Try it: Rewrite the stretch from the start of the records through the line containing "Prugnes (2).", swapping "largest" for "greatest" and leaving everything else unchanged. Give only those lines.
::::
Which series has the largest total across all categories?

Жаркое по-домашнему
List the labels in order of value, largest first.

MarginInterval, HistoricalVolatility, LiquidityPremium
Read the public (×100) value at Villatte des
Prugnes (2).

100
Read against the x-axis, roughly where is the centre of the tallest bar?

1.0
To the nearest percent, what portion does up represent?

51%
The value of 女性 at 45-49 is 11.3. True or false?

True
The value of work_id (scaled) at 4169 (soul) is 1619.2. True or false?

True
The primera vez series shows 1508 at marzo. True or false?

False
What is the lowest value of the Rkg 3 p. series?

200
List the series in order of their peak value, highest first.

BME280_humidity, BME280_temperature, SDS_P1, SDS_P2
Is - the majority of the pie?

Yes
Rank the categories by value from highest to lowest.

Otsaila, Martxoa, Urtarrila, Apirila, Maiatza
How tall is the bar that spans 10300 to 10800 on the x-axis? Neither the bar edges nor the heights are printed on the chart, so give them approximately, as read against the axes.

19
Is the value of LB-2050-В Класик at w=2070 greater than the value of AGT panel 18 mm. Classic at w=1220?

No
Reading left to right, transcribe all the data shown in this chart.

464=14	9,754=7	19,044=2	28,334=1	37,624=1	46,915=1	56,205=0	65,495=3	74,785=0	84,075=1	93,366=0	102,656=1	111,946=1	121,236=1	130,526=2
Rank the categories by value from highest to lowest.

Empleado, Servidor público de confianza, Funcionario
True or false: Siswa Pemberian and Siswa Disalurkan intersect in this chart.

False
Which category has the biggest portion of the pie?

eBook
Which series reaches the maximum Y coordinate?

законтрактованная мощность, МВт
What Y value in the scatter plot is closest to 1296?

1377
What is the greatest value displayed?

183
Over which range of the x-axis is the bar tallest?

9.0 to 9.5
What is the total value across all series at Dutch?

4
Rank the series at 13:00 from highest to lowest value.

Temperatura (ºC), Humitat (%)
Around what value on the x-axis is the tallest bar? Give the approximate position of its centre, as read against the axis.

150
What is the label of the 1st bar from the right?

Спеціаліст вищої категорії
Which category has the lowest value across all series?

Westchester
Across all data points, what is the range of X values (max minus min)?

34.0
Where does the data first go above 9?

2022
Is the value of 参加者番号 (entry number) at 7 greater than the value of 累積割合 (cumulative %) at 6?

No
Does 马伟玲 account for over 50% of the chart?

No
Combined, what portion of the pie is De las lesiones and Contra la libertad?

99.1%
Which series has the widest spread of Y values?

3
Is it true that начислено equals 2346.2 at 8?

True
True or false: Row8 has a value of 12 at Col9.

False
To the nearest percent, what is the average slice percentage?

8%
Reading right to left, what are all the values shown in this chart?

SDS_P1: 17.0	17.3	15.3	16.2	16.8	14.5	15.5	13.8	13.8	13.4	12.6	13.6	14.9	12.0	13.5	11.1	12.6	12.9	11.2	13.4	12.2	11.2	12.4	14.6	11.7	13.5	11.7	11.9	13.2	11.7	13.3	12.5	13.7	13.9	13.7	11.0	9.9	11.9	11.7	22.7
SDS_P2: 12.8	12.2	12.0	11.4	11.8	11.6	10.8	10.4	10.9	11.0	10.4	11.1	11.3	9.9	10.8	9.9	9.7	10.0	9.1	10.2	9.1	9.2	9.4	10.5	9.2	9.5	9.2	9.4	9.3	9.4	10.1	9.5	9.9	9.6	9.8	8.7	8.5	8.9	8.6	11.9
::::
Result of this task:
Which series has the greatest total across all categories?

Жаркое по-домашнему
List the labels in order of value, greatest first.

MarginInterval, HistoricalVolatility, LiquidityPremium
Read the public (×100) value at Villatte des
Prugnes (2).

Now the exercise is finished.